There, Freddie sat on the kitchen counter and pointed to the scratches that decorated her arm. Vivien squinted to see them. Here, Vivien said, Put them under the faucet. She held Freddie’s forearm under the sink and let the water run. Afterward, she made popcorn dusted with salt and yeast and they ate it at opposite ends of the couch. When Vivien looked directly at Freddie, it was hard to imagine her face in the moment of the attack, contorted or scared.
Freddie had begun to have moments after the incident—moments she referred to as The Feeling. When The Feeling came, Freddie said she dissociated from her body and had trouble knowing what was real. Once in the car on the way to the beach she said sharply, Pull over. It’s happening. Vivien had driven onto the shoulder and led Freddie in a breathing exercise. She’d described a pastoral scene in detail: allergenic grass, black and white blotched cows. Freddie had said she found this helpful. You girls ok? A man in full neon on a bike had asked. We’re fine! Vivien had said.
The incident, Vivien had been starting to think, could serve as a reminder. Of what exactly she did not know. She did know that ever since, she had felt a tilt: anything could happen. Her reality, she now recognized, could be rearranged as easily as plates on a table. Vivien had begun keeping a journal. She had begun keeping a list. In one column she wrote “Real” in another, “Not Real.” Throughout the day she would categorize things as such. The bus was real; her feelings on the bus were not; so on.

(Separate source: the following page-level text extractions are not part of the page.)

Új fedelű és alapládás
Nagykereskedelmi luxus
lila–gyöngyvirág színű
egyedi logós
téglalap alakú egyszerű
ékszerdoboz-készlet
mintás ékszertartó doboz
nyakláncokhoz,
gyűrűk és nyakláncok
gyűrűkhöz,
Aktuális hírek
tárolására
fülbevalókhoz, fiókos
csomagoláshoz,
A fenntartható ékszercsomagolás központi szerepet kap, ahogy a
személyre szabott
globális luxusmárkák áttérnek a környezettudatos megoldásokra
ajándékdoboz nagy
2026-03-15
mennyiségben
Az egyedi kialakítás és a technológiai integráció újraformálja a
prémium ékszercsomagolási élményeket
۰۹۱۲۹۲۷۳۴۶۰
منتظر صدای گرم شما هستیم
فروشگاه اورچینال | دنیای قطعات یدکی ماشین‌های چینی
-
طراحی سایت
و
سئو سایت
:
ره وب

Vivien decided she wouldn’t go to Freddie’s unannounced. They didn’t have the kind of relationship where they just showed up at each other’s places. Vivien didn’t want to seem dramatic. She would stick to her plan. She would go to the bar and read the book she only half liked. Maybe some wine would make her like it more. Vivien stood up and pressed the yellow button to get off at 17th street. She nodded to the bus driver, who nodded back.
The corner table Viven liked was open. The man sitting at the next table was alone. She could read that way, not get distracted by anyone’s conversation. The man appeared nervous, moving a small vase from one side of his drink to the other and bouncing his legs, shaking Vivien’s table. Once she finished her first glass of wine, Vivien felt good. A disco ball threw squares of light across the walls. A bartender brought a tea candle to her table and she thanked him. A warm glow spilled over her book.

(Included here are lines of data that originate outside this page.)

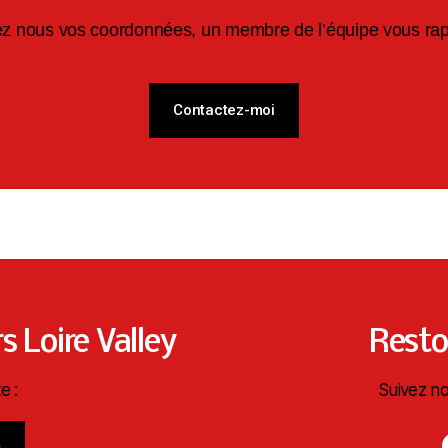
ez nous vos coordonnées, un membre de l’équipe vous rapp
Contactez-moi
s Loire Valley
Resto
e :
Suivez no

After a few minutes of staring at the same page, Vivien looked up. She hadn’t been paying attention to what she’d been reading. Across the street, a mattress wet with snowmelt slanted against the building opposite. Its shadow was like the silhouette of a man or a strange animal. Vivien was a little bit drunk. She reached for her notebook, angling her head to look under the table at her feet, which she had forgotten about entirely. Was this The Feeling Freddie described? A woman with a long coat entered the bar, holding the door open for someone behind her. The weather came into the room all at once.